They Guillotined Robespierre, Didn’t They?
The Pont Royal and the Pavillon de Flore (seat of the Committee of Public Safety and General Police Bureau) Paris, 1814
From the Atlantic:
Right here in America, right now, it is possible to meet people who have lost everything—jobs, money, friends, colleagues—after violating no laws, and sometimes no workplace rules either. Instead, they have broken (or are accused of having broken) social codes having to do with race, sex, personal behavior, or even acceptable humor, which may not have existed five years ago or maybe five months ago. Some have made egregious errors of judgment. Some have done nothing at all. It is not always easy to tell.
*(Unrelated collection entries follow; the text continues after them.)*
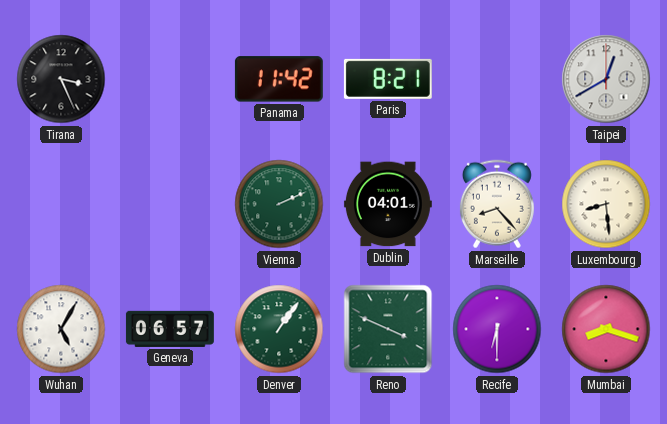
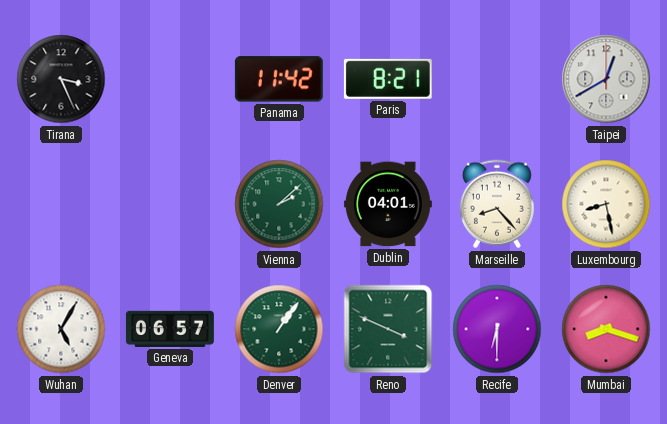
Vienna: 2:11 -> 2:08
Luxembourg: 8:29 -> 8:28
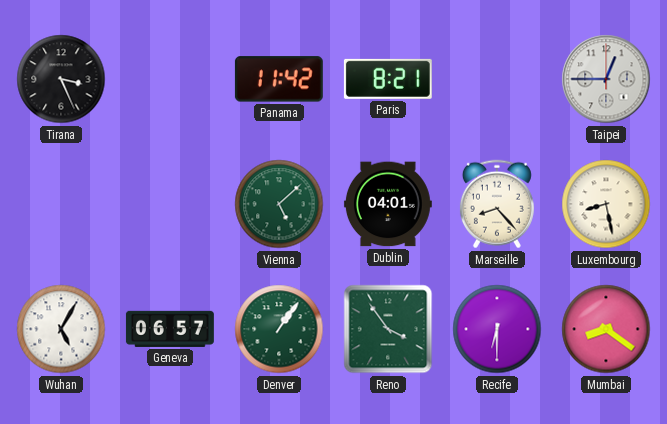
Taipei: 12:40 -> 12:45
Vienna: 2:08 -> 5:08
Reno: 3:49 -> 3:54
Mumbai: 8:18 -> 8:21
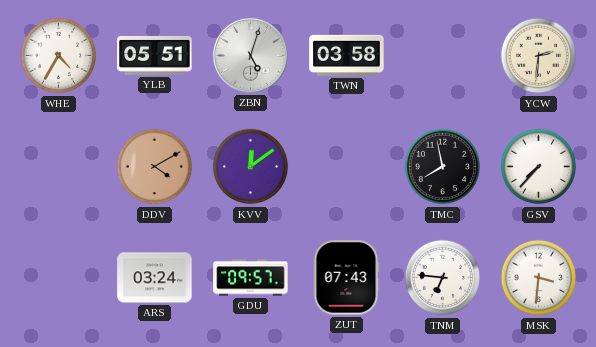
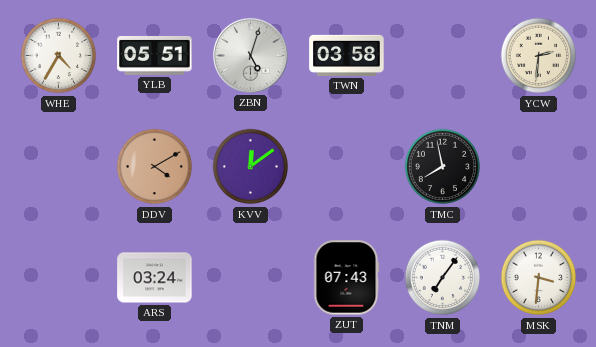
GSV: 7:37 -> none
GDU: 09:57 -> none
TNM: 6:46 -> 7:06
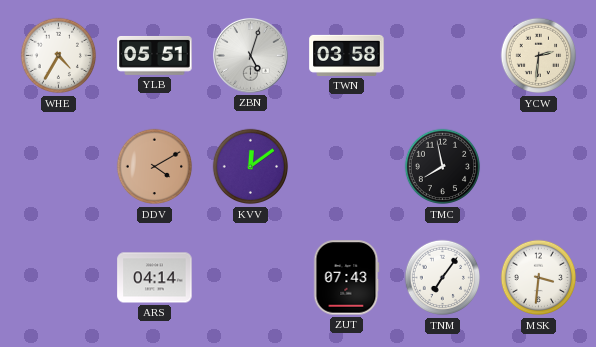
ARS: 03:24 -> 04:14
Yet despite the disputed nature of these cases, it has become both easy and useful for some people to put them into larger narratives. Partisans, especially on the right, now toss around the phrase cancel culture when they want to defend themselves from criticism, however legitimate. But dig into the story of anyone who has been a genuine victim of modern mob justice and you will often find not an obvious argument between “woke” and “anti-woke” perspectives but rather incidents that are interpreted, described, or remembered by different people in different ways, even leaving aside whatever political or intellectual issue might be at stake.
…
John McWhorter, a Columbia linguistics professor (and Atlantic contributing writer) who has strong and not always popular views about race, told me that if you are accused of something unfairly, you should always push back, firmly but politely: “Just say, ‘No, I’m not a racist. And I disagree with you.’ ” If more leaders—university presidents, magazine and newspaper publishers, CEOs of foundations and companies, directors of musical societies—took that position, maybe it would be easier for more of their peers to stand up to their students, their colleagues, or an online mob.
The alternative, for our cultural institutions and for democratic discourse, is grim. Foundations will do secret background checks on their potential grantees, to make sure they haven’t committed crimes-that-are-not-crimes that could be embarrassing in the future. Anonymous reports and Twitter mobs, not the reasoned judgments of peers, will shape the fate of individuals. Writers and journalists will fear publication. Universities will no longer be dedicated to the creation and dissemination of knowledge but to the promotion of student comfort and the avoidance of social-media attacks.
Worse, if we drive all of the difficult people, the demanding people, and the eccentric people away from the creative professions where they used to thrive, we will become a flatter, duller, less interesting society, a place where manuscripts sit in drawers for fear of arbitrary judgments. The arts, the humanities, and the media will become stiff, predictable, and mediocre. Democratic principles like the rule of law, the right to self-defense, the right to a just trial—even the right to be forgiven—will wither.